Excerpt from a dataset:

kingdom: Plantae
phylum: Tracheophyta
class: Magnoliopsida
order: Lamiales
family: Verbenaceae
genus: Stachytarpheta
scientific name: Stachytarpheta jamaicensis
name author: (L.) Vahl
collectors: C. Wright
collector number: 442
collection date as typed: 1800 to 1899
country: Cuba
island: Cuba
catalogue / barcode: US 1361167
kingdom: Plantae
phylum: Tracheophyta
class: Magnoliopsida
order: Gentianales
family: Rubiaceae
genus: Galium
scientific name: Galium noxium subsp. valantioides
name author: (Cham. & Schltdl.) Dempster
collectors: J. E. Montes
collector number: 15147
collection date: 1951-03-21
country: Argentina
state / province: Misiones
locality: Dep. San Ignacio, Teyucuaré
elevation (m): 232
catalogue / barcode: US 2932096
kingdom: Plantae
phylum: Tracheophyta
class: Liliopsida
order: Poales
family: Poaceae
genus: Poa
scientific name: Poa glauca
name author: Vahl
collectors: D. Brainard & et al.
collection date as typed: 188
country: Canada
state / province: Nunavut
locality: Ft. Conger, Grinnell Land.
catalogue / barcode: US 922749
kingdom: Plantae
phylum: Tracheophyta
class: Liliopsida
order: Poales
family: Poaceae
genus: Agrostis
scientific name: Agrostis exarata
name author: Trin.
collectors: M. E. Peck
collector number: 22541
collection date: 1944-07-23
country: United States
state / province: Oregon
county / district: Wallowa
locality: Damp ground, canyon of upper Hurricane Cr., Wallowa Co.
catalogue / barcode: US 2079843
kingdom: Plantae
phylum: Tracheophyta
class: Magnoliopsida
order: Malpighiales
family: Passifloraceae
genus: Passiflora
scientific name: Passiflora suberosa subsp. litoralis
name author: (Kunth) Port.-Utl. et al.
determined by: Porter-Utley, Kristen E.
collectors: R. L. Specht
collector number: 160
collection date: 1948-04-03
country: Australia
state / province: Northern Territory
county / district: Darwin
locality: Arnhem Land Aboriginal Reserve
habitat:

◆ AIM OF THE TASK
Can you give the records, from the start up to and including the line with "name author: Trin.", as a two-column CSV with the columns field and value, one row per line? Put each field and value in its own quoted field, with any line breaks turned into spaces.

◆ RIGHT ANSWER
field,value
"kingdom:","Plantae"
"phylum:","Tracheophyta"
"class:","Magnoliopsida"
"order:","Lamiales"
"family:","Verbenaceae"
"genus:","Stachytarpheta"
"scientific name:","Stachytarpheta jamaicensis"
"name author:","(L.) Vahl"
"collectors:","C. Wright"
"collector number:","442"
"collection date as typed:","1800 to 1899"
"country:","Cuba"
"island:","Cuba"
"catalogue / barcode:","US 1361167"
"kingdom:","Plantae"
"phylum:","Tracheophyta"
"class:","Magnoliopsida"
"order:","Gentianales"
"family:","Rubiaceae"
"genus:","Galium"
"scientific name:","Galium noxium subsp. valantioides"
"name author:","(Cham. & Schltdl.) Dempster"
"collectors:","J. E. Montes"
"collector number:","15147"
"collection date:","1951-03-21"
"country:","Argentina"
"state / province:","Misiones"
"locality:","Dep. San Ignacio, Teyucuaré"
"elevation (m):","232"
"catalogue / barcode:","US 2932096"
"kingdom:","Plantae"
"phylum:","Tracheophyta"
"class:","Liliopsida"
"order:","Poales"
"family:","Poaceae"
"genus:","Poa"
"scientific name:","Poa glauca"
"name author:","Vahl"
"collectors:","D. Brainard & et al."
"collection date as typed:","188"
"country:","Canada"
"state / province:","Nunavut"
"locality:","Ft. Conger, Grinnell Land."
"catalogue / barcode:","US 922749"
"kingdom:","Plantae"
"phylum:","Tracheophyta"
"class:","Liliopsida"
"order:","Poales"
"family:","Poaceae"
"genus:","Agrostis"
"scientific name:","Agrostis exarata"
"name author:","Trin."